By Ric Bang
Buy CD: Dialectics
I enjoy reviewing all jazz artists and groups, old and new, but I’m particularly intrigued by releases that originate outside the United States. That’s the case with this album, which features Canadian musicians — or those influenced by Canadians — and is produced by Factor Canada, and released on British Columbia’s Cellar Live label.
I often yearn for the sounds and styles that originated during the big band years and, over time, I’ve noticed an interesting thing. Because international artists often develop their skills by listening to music that originated in the States, many of them wind up producing the kind of jazz that turned us on during that big band period.

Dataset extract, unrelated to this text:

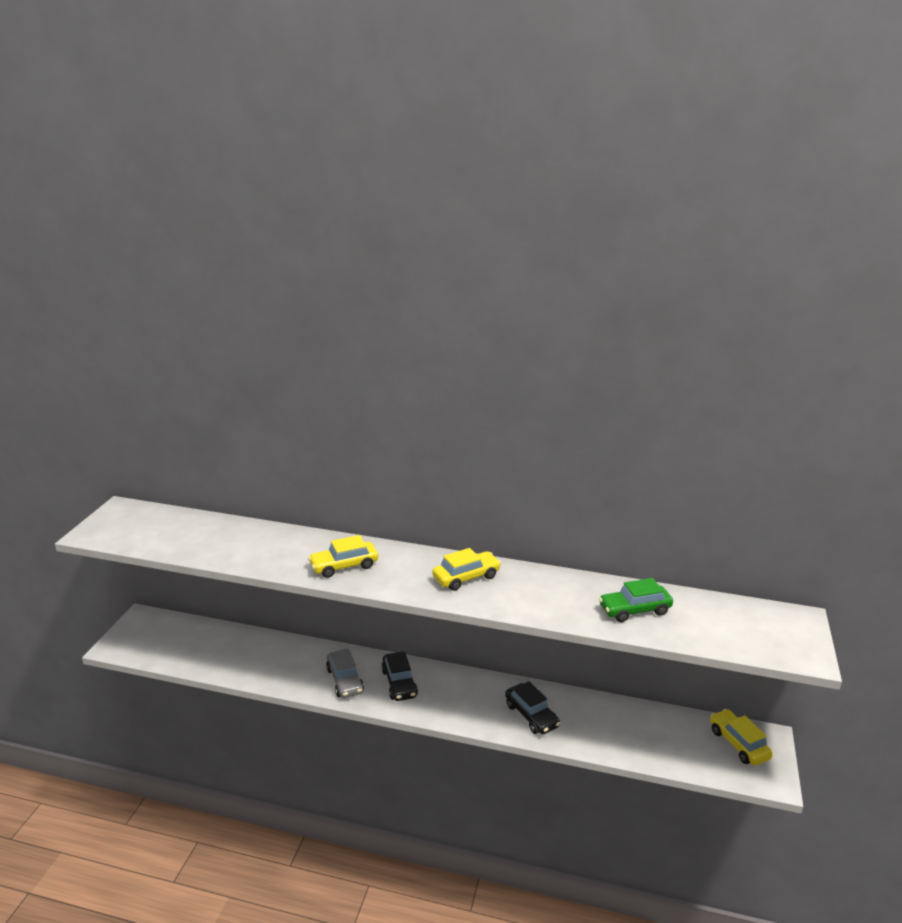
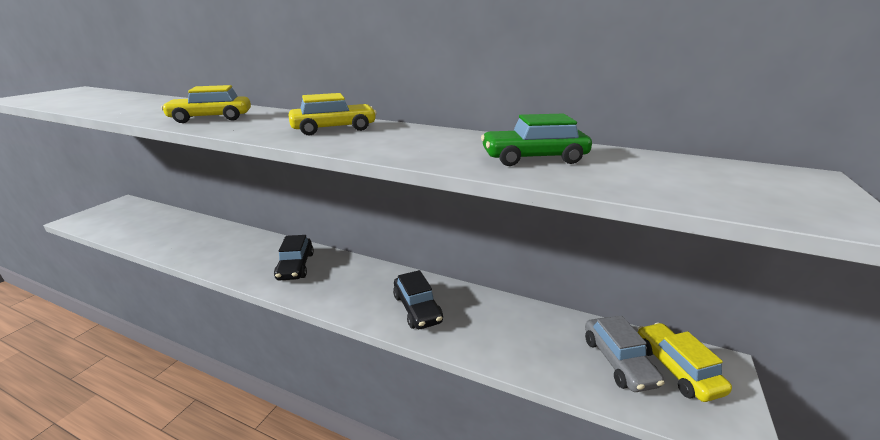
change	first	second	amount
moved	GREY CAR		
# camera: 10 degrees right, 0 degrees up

Drummer Curtis Nowosad, who leads this quintet, was born in Winnipeg and has been a force in the Canadian jazz scene for years. He’s also a member of the New York jazz fraternity. His colleagues here are saxman Jimmy Greene and trumpeter Derrick Gardner, both Big Apple artists; and pianist Will Bonness and bassist Steve Kirby, who share jobs in both Canada and the States.
As often is the case when a drummer fronts a combo, the menu includes mostly mid- and up-tempo burners. Consider, as one example, that the standard “I Remember You” is done here at race-horse speed. Wayne Shorter’s “Speak No Evil” is a great swinger, and T. Monk’s “Bye-Ya” is given a smooth, Afro-Cuban reading. “Gleaning & Dreaming” emerges as a waltz, varying from 5 to 3 meters.
The solo work is uniformly excellent, including Nowosad’s obligatory drum passages.
Our Northern neighbors have produced some good stuff here, and I look forward to more of the same.